Is he a guy again? Well, he’s 25, so he’s old for the level. This doesn’t mean he’s automatically on MLB trajectory. Yet much like Grenier, I’d written him off entirely and now he’s showed up in 2021 to be at least interesting enough to pay attention to. He’s also got Rule 5 draft eligibility coming up this winter.

Drew Rom

In addition to Knight, the O’s went about $125,000 over slot value in the fourth round when they drafted Rom, a lefty pitcher from the Kentucky high school ranks. He debuted in the rookie-level Gulf Coast League in 2018 (now called the Florida Complex League), allowing just an 0.848 WHIP over ten games.

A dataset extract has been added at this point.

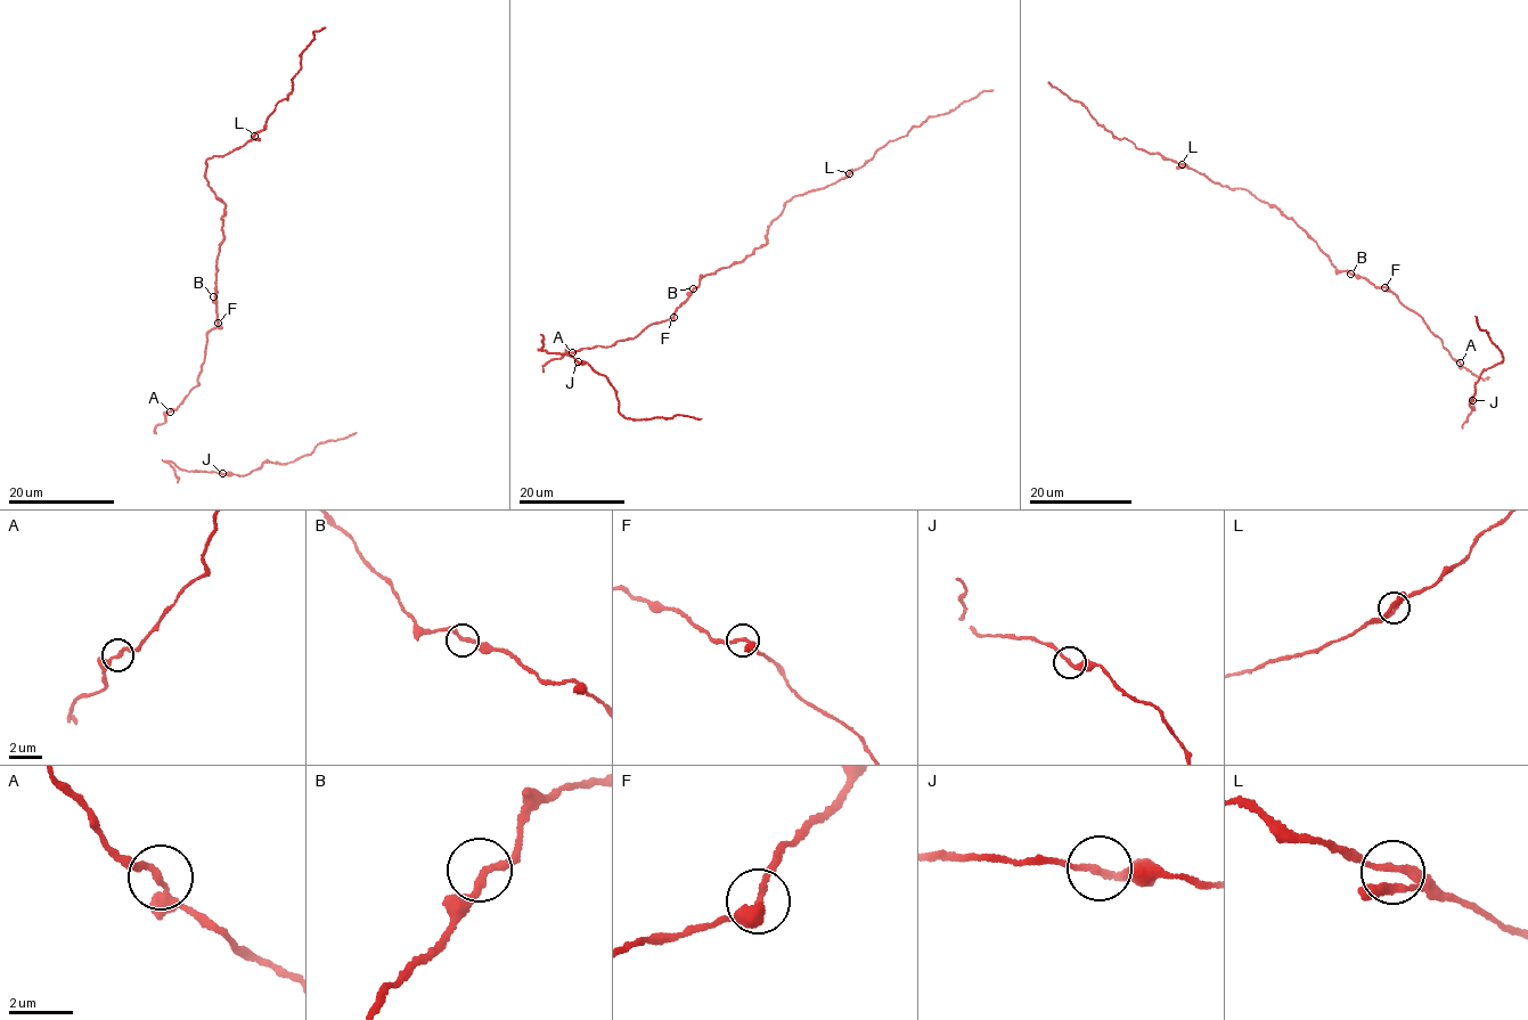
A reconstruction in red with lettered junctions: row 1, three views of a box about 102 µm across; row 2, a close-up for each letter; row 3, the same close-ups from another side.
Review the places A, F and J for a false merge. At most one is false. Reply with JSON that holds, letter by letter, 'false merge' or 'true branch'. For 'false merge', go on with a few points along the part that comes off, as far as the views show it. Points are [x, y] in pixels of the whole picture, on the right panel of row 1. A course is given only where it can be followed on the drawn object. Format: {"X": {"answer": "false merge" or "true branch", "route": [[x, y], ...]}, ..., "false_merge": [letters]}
{"A": {"answer": "true branch"}, "F": {"answer": "true branch"}, "J": {"answer": "true branch"}, "false_merge": []}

That carried into Delmarva in 2019 where he struck out 122 batters in 95.1 innings, though his BB/9 increased from 1.8 to 3.1.

Rom’s mild prospect heat to date despite that successful performance is because he exists in the “crafty lefty” velocity band, generally topping out at 92 miles per hour with an average velo below that. Rom is only now the age of this year’s college juniors, so the possibility is there to maybe add velo, but if not, the scouting world sees him as something of a backend starter candidate.

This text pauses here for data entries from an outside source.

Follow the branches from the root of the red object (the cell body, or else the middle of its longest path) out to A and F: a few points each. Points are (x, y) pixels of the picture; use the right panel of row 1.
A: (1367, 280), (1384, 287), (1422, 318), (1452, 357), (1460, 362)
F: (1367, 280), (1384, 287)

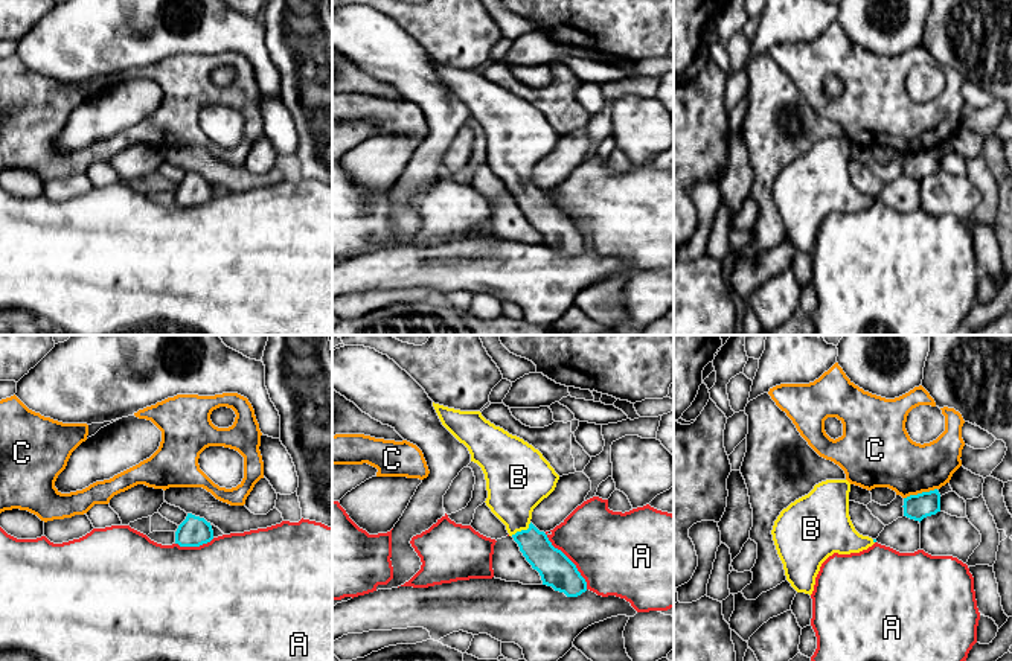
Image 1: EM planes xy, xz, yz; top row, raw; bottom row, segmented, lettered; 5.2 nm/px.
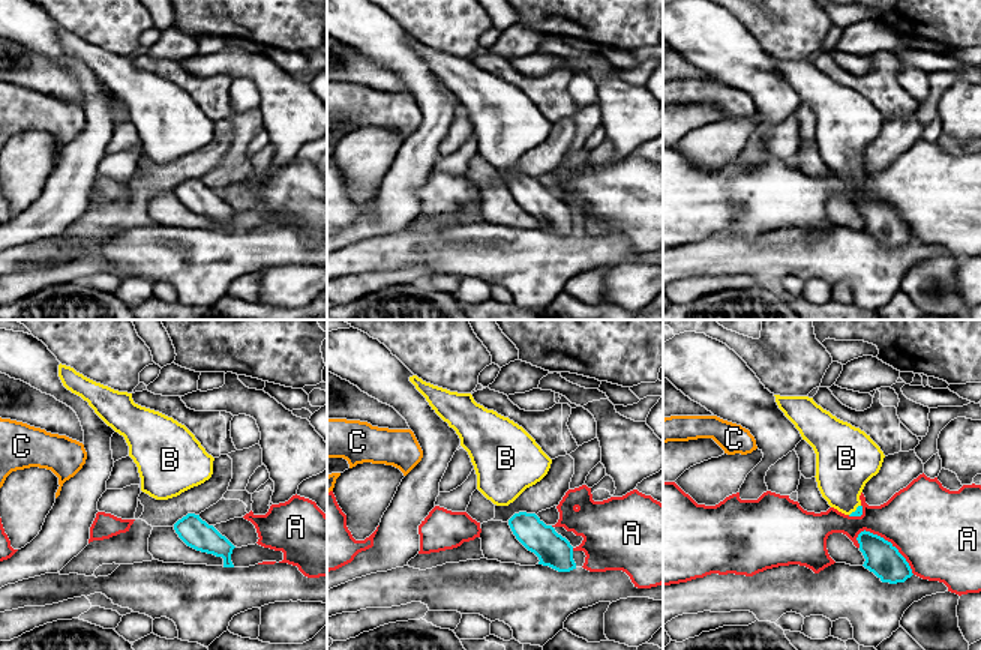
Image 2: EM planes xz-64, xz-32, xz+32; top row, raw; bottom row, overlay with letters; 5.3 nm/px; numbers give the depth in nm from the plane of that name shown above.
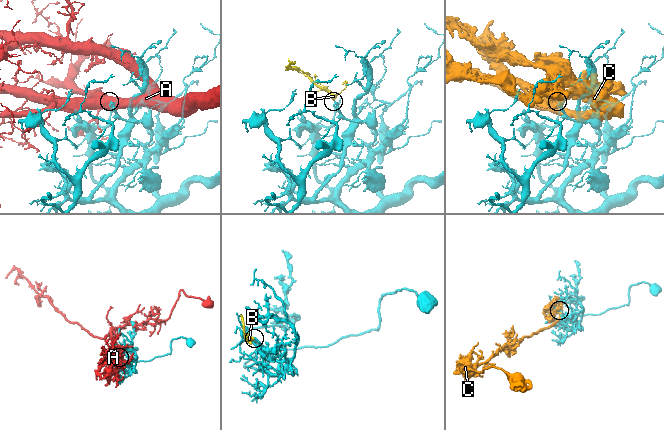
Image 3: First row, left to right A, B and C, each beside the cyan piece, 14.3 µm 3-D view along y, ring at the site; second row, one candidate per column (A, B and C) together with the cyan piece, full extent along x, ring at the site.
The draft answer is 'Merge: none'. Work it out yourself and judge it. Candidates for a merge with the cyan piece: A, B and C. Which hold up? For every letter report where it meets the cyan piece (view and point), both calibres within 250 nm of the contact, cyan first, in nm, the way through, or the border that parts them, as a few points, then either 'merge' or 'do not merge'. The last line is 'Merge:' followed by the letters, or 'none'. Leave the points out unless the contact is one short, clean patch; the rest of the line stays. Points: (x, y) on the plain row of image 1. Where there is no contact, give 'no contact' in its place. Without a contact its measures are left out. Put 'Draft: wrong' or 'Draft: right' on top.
Draft: wrong
A: contact xz (570, 220); calibres 180 and 440 nm; do not merge
B: contact xz (522, 189); calibres 170 and 320 nm; way xz (552, 223), (522, 189), (517, 182), (517, 142); merge
C: contact yz (919, 153); calibres 130 and 300 nm; do not merge
Merge: B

A lot more people are labeled as backend starters as prospects than are actually capable of pitching in an MLB rotation. He is the kind of pitcher who will probably have to continually prove that he can handle each level and no one will really believe he’ll handle the next one until he does.

High-A Aberdeen is going well for Rom so far on a rate basis, as he’s struck out 47 batters in 42.2 innings and is maintaining a K/BB rate above 5. You have to like that. His 3.59 ERA to date is fine but certainly not dominant enough to push him quickly to Bowie. Getting a Rom-type prospect in the fourth round was a good find. Whether he can develop beyond this is to be determined.

Other picks

Scouring every Orioles affiliate’s roster will turn up a few more names from this 2018 draft class, but for the most part there’s no one else performing strongly at an age-appropriate level. I’ve got a small torch burning for 18th round pick Jake Zebron, because he is a Marylander, but he’s only reached Delmarva this year and has five walks in his first six Low-A innings.

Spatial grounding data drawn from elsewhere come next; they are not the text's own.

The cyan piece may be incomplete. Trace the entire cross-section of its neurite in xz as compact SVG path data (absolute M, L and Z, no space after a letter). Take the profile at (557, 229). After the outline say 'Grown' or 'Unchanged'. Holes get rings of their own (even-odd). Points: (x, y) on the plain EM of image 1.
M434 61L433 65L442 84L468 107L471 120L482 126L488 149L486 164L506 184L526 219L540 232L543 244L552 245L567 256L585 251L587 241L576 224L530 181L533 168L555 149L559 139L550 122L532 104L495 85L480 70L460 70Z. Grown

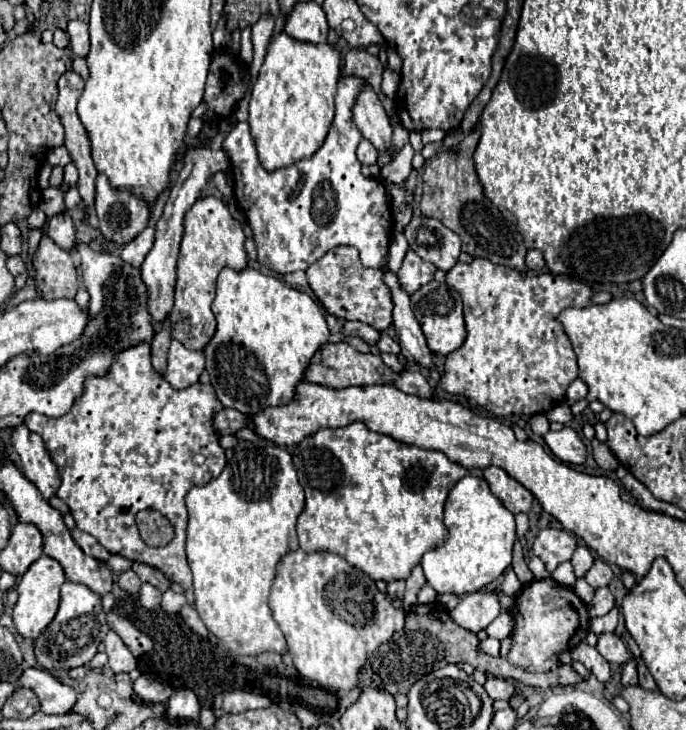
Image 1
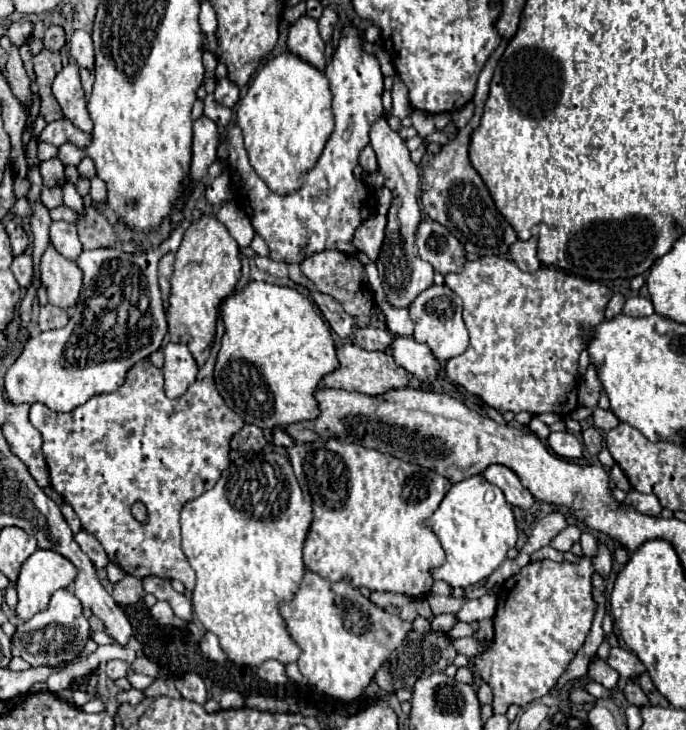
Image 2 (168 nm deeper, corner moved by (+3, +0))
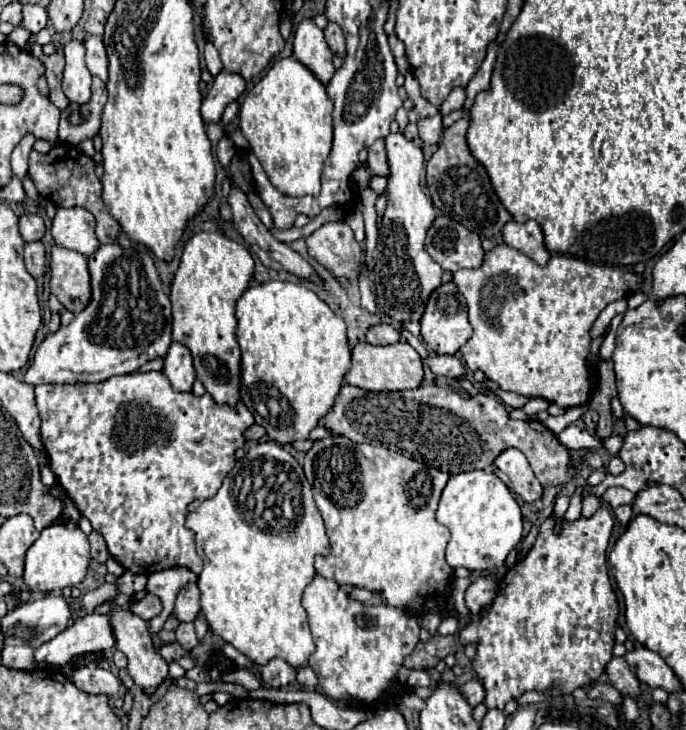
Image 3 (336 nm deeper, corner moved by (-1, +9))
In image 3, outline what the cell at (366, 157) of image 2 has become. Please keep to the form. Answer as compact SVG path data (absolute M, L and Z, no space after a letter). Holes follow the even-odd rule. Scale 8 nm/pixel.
M376 140L368 148L368 166L376 176L388 176L388 160L384 150L384 140Z

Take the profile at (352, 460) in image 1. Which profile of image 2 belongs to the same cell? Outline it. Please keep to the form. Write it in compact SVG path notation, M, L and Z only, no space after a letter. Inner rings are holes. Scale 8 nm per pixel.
M338 439L326 443L298 443L288 449L288 455L304 499L310 501L314 509L314 523L304 543L306 569L328 581L350 579L354 587L366 587L370 591L404 593L412 599L428 597L434 583L432 569L442 565L446 555L438 537L424 521L438 509L452 483L430 469Z

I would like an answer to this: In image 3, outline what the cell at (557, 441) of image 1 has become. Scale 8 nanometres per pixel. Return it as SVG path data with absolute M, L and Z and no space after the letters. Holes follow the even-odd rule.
M570 424L566 430L562 430L558 434L558 440L562 446L566 446L568 450L596 450L594 446L594 436L590 436L584 428Z

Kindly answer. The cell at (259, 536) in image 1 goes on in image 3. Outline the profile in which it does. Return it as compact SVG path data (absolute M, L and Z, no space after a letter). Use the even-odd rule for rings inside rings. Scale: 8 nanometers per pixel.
M276 442L256 444L228 472L216 496L196 500L188 506L186 528L196 534L196 548L204 560L204 570L198 576L198 588L202 612L210 630L260 666L268 664L276 656L284 658L292 668L306 666L310 652L314 652L314 640L300 596L316 574L316 554L326 556L328 540L310 484L296 458Z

This is not looking like a draft class like in 2015 where the Orioles, despite not making their first pick until #25 and despite not signing their second round pick, managed to find seven future big leaguers. Still, if Rodriguez is what the scouting world now thinks he can be (or better still than that), this last draft of Duquette’s will help the rebuild by getting a potential star to the top of the starting rotation.